Use your own domain with CNAME

To use your own domain as CNAME pointing to AWS IoT endpoints, you can use Route 53 health checks for failover or implement a failover logic on your devices.

Route 53 health checks

Health checks are initiated from several AWS Regions, but they cannot determine if your devices are able to reach AWS IoT endpoints. There might be cases where your devices are not able to reach a Region, but health checks can. 

Failover logic on devices

You can configure both endpoints for the primary and secondary Region on your devices. If a device cannot reach the primary Region, it can switch to the secondary Region. This device perspective approach always looks for your IoT endpoints.

Failback

Devices using a permanent MQTT-based connection must implement a failback strategy. Without failback strategy, they will stay connected to the failover Region even when the primary Region is already up again. If your devices detect when they are connected to a secondary Region, they can test in regular intervals if the primary Region is reachable again and fail back.

The sample iot-dr-pubsub.py implements a strategy to failover as soon as an endpoint change has been detected. If you use any mechanism on your devices to determine to which Region a device is connected, you can build your reconnection strategy upon such a mechanism. For more information, refer to Testing tools.

Customizing this solution

This solution is mainly built on AWS IoT registry events to capture and replicate IoT thing, thing-group, or thing-type related settings. It does not cover certificates attached to IoT thing groups or nested thing groups or jobs. Also, by using registry events, it is not possible to track changes at device certificates or IoT policies.

To capture certificate and policy changes, use Amazon EventBridge to replicate them.

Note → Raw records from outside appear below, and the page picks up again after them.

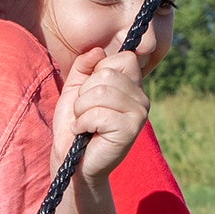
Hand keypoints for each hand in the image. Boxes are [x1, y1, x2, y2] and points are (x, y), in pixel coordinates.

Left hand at [53, 47, 148, 180]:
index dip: (98, 71)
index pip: (124, 57)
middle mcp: (141, 97)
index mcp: (132, 86)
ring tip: (84, 123)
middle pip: (107, 73)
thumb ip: (84, 66)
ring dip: (81, 110)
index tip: (90, 93)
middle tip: (84, 113)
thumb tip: (98, 51)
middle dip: (84, 93)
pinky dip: (83, 123)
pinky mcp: (131, 129)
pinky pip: (99, 113)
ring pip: (101, 92)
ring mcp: (139, 113)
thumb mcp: (75, 89)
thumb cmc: (75, 126)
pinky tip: (86, 134)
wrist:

Replicating jobs requires some more investigations to determine if and how they can be replicated and handled in case of failover.

Regional deployments

This solution uses AWS IoT Core and Amazon DynamoDB. Both services must be available in the Regions where you deploy the solution. The CloudFormation template allows you to choose only Regions where these services are available.

If your AWS IoT environment also uses other services, you need to select an AWS Region where all of your services are available. For the most current availability by Region, refer to the AWS Service Region Table.